====== 任务材料 ======

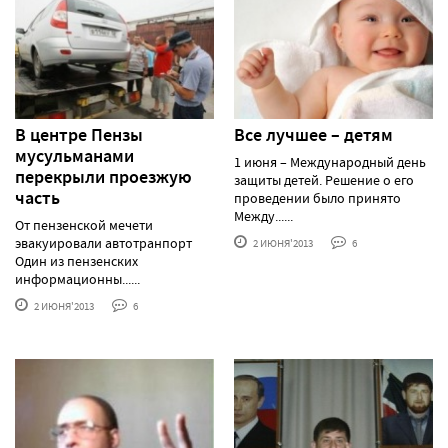
В центре Пензы
Все лучшее – детям
мусульманами
1 июня – Международный день
перекрыли проезжую
защиты детей. Решение о его
часть
проведении было принято
Между......
От пензенской мечети
эвакуировали автотранпорт
2 ИЮНЯ'2013
6
Один из пензенских
информационны......
2 ИЮНЯ'2013
6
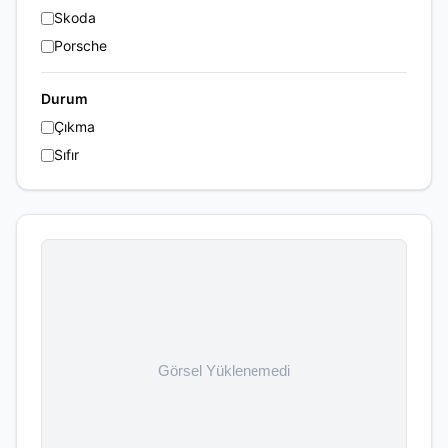
Skoda
Porsche
Durum
Çıkma
Sıfır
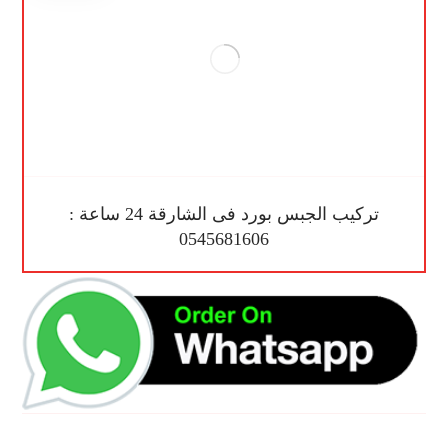
تركيب الجبس بورد فى الشارقة 24 ساعة :
0545681606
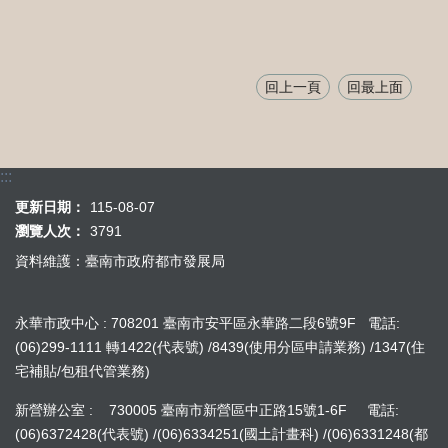
回上一頁
回最上面
:::
更新日期：
115-08-07
瀏覽人次：
3791
資料維護：臺南市政府都市發展局
永華市政中心 : 708201 臺南市安平區永華路二段6號9F 電話:
(06)299-1111 轉1422(代表號) /8439(使用分區申請業務) /1347(住
宅補貼/包租代管業務)
新營辦公室 : 730005 臺南市新營區中正路15號1-6F 電話:
(06)6372428(代表號) /(06)6334251(國土計畫科) /(06)6331248(都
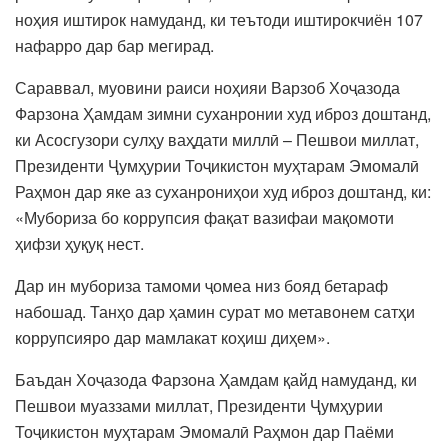
ноҳия иштирок намуданд, ки теътоди иштирокчиён 107
нафарро дар бар мегирад.
Сараввал, муовини раиси ноҳияи Варзоб Хоҷазода
Фарзона Ҳамдам зимни суханронии худ иброз доштанд,
ки Асосгузори сулҳу ваҳдати миллӣ – Пешвои миллат,
Президенти Ҷумҳурии Тоҷикистон муҳтарам Эмомалӣ
Раҳмон дар яке аз суханрониҳои худ иброз доштанд, ки:
«Мубориза бо коррупсия фақат вазифаи мақомоти
ҳифзи ҳуқуқ нест.
Дар ин мубориза тамоми ҷомеа низ бояд бетараф
набошад. Танҳо дар ҳамин сурат мо метавонем сатҳи
коррупсияро дар мамлакат коҳиш диҳем».
Баъдан Хоҷазода Фарзона Ҳамдам қайд намуданд, ки
Пешвои муаззами миллат, Президенти Ҷумҳурии
Тоҷикистон муҳтарам Эмомалӣ Раҳмон дар Паёми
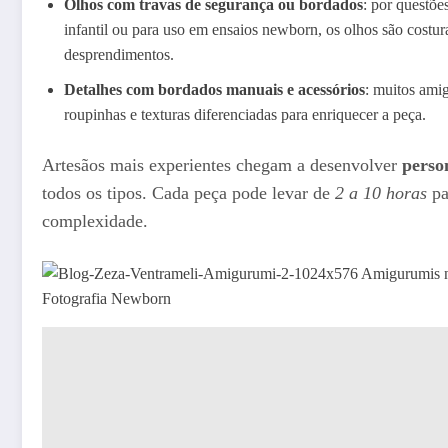
Olhos com travas de segurança ou bordados
: por questõe
infantil ou para uso em ensaios newborn, os olhos são costur
desprendimentos.
Detalhes com bordados manuais e acessórios
: muitos ami
roupinhas e texturas diferenciadas para enriquecer a peça.
Artesãos mais experientes chegam a desenvolver
perso
todos os tipos. Cada peça pode levar de
2 a 10 horas
pa
complexidade.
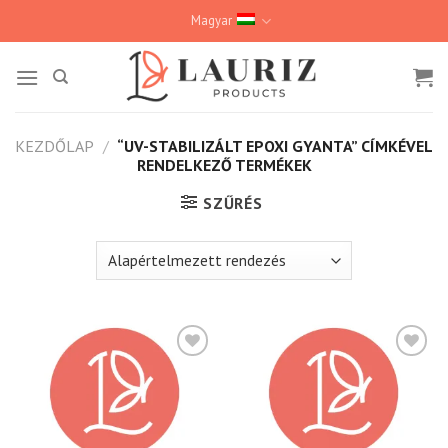
Skip
Magyar
to
content
KEZDŐLAP
/
“UV-STABILIZÁLT EPOXI GYANTA” CÍMKÉVEL
RENDELKEZŐ TERMÉKEK
SZŰRÉS
Kedvencekhez
Kedvencekhez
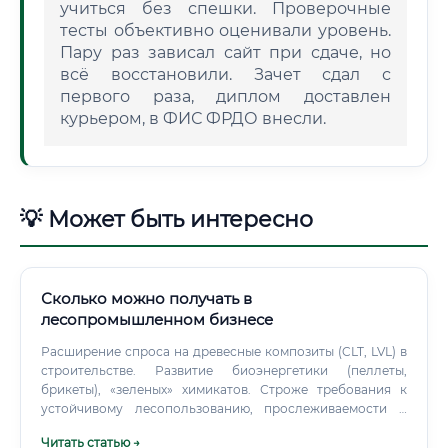
учиться без спешки. Проверочные
тесты объективно оценивали уровень.
Пару раз зависал сайт при сдаче, но
всё восстановили. Зачет сдал с
первого раза, диплом доставлен
курьером, в ФИС ФРДО внесли.
💡 Может быть интересно
Сколько можно получать в
лесопромышленном бизнесе
Расширение спроса на древесные композиты (CLT, LVL) в
строительстве. Развитие биоэнергетики (пеллеты,
брикеты), «зеленых» химикатов. Строже требования к
устойчивому лесопользованию, прослеживаемости и
ESG — рост ролей в сертификации и мониторинге.
Читать статью →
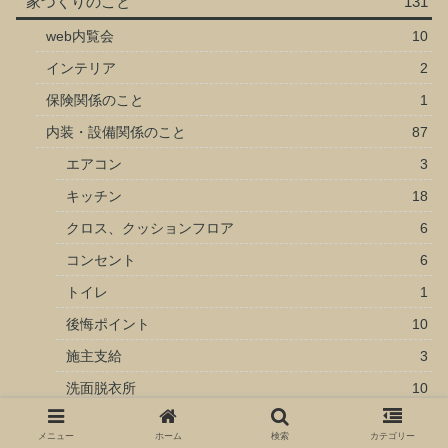
家づくりのこと
131
web内覧会
10
インテリア
2
保険関係のこと
1
内装・設備関係のこと
87
エアコン
3
キッチン
18
クロス、クッションフロア
6
コンセント
6
トイレ
1
後悔ポイント
10
施主支給
3
洗面脱衣所
10
浴室
3
メニュー
ホーム
検索
カテゴリー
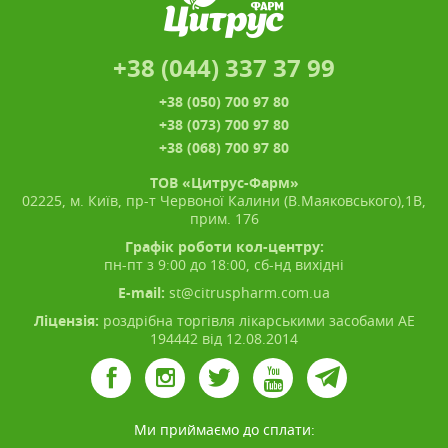
+38 (044) 337 37 99
+38 (050) 700 97 80
+38 (073) 700 97 80
+38 (068) 700 97 80
ТОВ «Цитрус-Фарм»
02225, м. Київ, пр-т Червоної Калини (В.Маяковського),1В,
прим. 176
Графік роботи кол-центру:
пн-пт з 9:00 до 18:00, сб-нд вихідні
E-mail:
st@citruspharm.com.ua
Ліцензія:
роздрібна торгівля лікарськими засобами АЕ
194442 від 12.08.2014
Ми приймаємо до сплати:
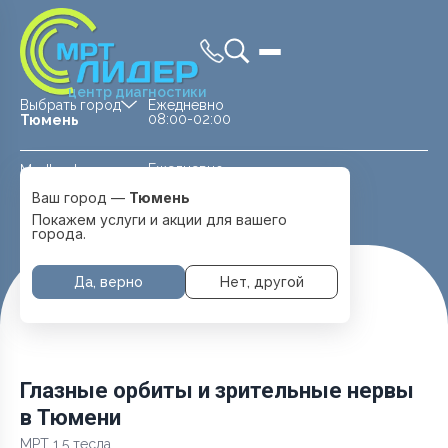
центр диагностики
Выбрать город
Ежедневно
08:00-02:00
Тюмень
Ежедневно
Medland —
08:00 — 20:00
детская клиника
Ваш город —
Тюмень
Перейти
Тюмень
Покажем услуги и акции для вашего
города.
Да, верно
Нет, другой
Главная
Услуги и цены
МРТ Головы
Глазные орбиты и зрительные нервы
Глазные орбиты и зрительные нервы
в Тюмени
МРТ 1.5 тесла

======

▶ _任务说明_
从含“تركيب الجبس بورد”的那一行起，到含“(06)6372428(代表號) /(06)6334251(國土計畫科) /(06)6331248(都”的那一行为止（两端均包括），重新写出这些行，把其中的“臺南市”换成“台南市”，其余内容保持不变，图片不要放进答案。

▶ _参考答案_
تركيب الجبس بورد فى الشارقة 24 ساعة :
0545681606
回上一頁
回最上面
:::
更新日期：
115-08-07
瀏覽人次：
3791
資料維護：台南市政府都市發展局
永華市政中心 : 708201 台南市安平區永華路二段6號9F 電話:
(06)299-1111 轉1422(代表號) /8439(使用分區申請業務) /1347(住
宅補貼/包租代管業務)
新營辦公室 : 730005 台南市新營區中正路15號1-6F 電話:
(06)6372428(代表號) /(06)6334251(國土計畫科) /(06)6331248(都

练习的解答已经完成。